Der ehemalige Bundesinnenminister und spätere Präsident des Bundesverfassungsgerichts Ernst Benda (CDU) hat am Montag die Einführung des Mehrheitswahlrechts gefordert. Demnach würde aus jedem Wahlkreis die Kandidatin oder der Kandidat ins Parlament einziehen, der dort die meisten Stimmen erhält. Die absolute Mehrheit wäre nach Bendas Vorschlag nicht erforderlich. Es gäbe keine Abgeordneten mehr, die über eine Parteienliste gewählt werden könnten. Auslöser für Bendas Vorstoß ist das derzeitige politische Patt nach der Landtagswahl in Hessen.
Die praktischen Folgen des Mehrheitswahlrechts wären klar. Im Bundestag gäbe es fast ausschließlich Abgeordnete von CDU/CSU und SPD. Die Linkspartei könnte immerhin noch auf einige Mandate hoffen, da seit 1990 die PDS und zuletzt die Linkspartei bei jeder Bundestagswahl mehrere Wahlkreise direkt gewonnen haben. Von den Grünen ist derzeit nur Hans-Christian Ströbele Gewinner eines Wahlkreises in Berlin, während alle anderen Mitglieder der grünen Bundestagsfraktion über die Liste ins Parlament gekommen sind.
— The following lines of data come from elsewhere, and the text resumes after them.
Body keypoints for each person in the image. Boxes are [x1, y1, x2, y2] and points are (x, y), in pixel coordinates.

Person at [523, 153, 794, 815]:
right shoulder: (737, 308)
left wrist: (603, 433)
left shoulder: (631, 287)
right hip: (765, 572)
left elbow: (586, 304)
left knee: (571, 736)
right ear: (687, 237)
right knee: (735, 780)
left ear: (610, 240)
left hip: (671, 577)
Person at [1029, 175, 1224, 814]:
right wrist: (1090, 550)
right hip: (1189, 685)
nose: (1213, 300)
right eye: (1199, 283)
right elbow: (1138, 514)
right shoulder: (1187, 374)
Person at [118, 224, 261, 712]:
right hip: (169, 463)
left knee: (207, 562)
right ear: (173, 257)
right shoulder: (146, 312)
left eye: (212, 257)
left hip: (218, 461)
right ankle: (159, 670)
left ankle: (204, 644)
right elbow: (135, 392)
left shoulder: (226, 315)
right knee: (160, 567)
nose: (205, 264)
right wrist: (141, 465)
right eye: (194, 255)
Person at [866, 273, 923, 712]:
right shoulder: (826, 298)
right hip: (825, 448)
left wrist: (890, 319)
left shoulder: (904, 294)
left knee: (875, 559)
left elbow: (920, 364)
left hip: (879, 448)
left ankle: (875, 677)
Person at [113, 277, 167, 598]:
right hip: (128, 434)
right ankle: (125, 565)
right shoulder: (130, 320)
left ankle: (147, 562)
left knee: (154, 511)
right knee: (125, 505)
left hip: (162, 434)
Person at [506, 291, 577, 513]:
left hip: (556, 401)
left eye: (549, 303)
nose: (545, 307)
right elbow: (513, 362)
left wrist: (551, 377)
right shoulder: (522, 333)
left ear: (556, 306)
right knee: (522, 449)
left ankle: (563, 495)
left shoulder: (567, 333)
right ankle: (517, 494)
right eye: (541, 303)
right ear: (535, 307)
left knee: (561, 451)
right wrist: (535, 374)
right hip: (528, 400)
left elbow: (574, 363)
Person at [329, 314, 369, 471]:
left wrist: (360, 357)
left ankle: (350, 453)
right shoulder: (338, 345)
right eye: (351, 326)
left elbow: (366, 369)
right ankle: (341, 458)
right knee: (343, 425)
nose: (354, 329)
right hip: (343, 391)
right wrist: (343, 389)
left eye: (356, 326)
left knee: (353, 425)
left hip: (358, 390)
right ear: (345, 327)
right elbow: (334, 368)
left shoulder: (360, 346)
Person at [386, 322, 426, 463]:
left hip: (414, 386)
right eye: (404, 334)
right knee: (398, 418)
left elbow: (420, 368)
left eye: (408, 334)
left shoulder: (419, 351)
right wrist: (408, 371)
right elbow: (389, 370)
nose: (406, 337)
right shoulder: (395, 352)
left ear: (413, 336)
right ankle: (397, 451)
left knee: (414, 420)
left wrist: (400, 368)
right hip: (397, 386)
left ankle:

Die FDP hat nur ganz selten Direktmandate erzielt und hätte bei der Einführung des Mehrheitswahlrechts keine Chance auf Wiederwahl in den Bundestag.
Somit würde ein Mehrheitswahlrecht die Herausbildung eines Zwei-Parteien-Systems mit einigen wenigen zusätzlichen Abgeordneten aus anderen Fraktionen begünstigen. Genau dies ist die Absicht, die Exverfassungsrichter Benda verfolgt. »Dadurch entstehen klare Mehrheiten in den Parlamenten, die sichere und stabile Regierungen stützen«, erklärte er in der Bild-Zeitung. Der CDU-Politiker machte auch keinen Hehl daraus, daß es ihm vor allem darum geht, die Linkspartei zu schwächen. »Wir sind durch den Erfolg der Linkspartei bundesweit auf dem Kurs zu einer Fünf-Parteien-Demokratie, mit immer größerem Zwang zu Koalitionen mit immer mehr Parteien«, so Benda. Das führe zu endlosen Kompromissen und verhindere eine klare, eindeutige und sinnvolle Politik. »Dies ist ein großer Schaden für Deutschland«, behauptete der Innenminister der großen Koalition von 1966 bis 1969, in dessen Amtszeit die Verabschiedung der berüchtigten Notstandsgesetze fiel.
Der Augsburger Politikwissenschaftler Rainer-Olaf Schultze machte darauf aufmerksam, daß das Mehrheitswahlrecht »unerwünschte Nebenwirkungen« habe. Im bayerischen Landtag gäbe es dann zum Beispiel ausschließlich CSU-Abgeordnete und keine nennenswerte Opposition mehr. Dagegen schlug der Politikwissenschaftler Gerd Strohmeier die Einführung eines »gemäßigten Mehrheitswahlrechts« vor. Laut Strohmeier sollte künftig 499 Bundestagsabgeordnete direkt über die Wahlkreise bestimmt werden. Ein Rest von 100 Sitzen würde über die Parteilisten vergeben. Dieser modifizierte Plan ließe es zwar zu, daß kleinere Parteien im Bundestag vertreten wären, würde aber ebenfalls das Machtkartell von CDU/CSU und SPD zementieren.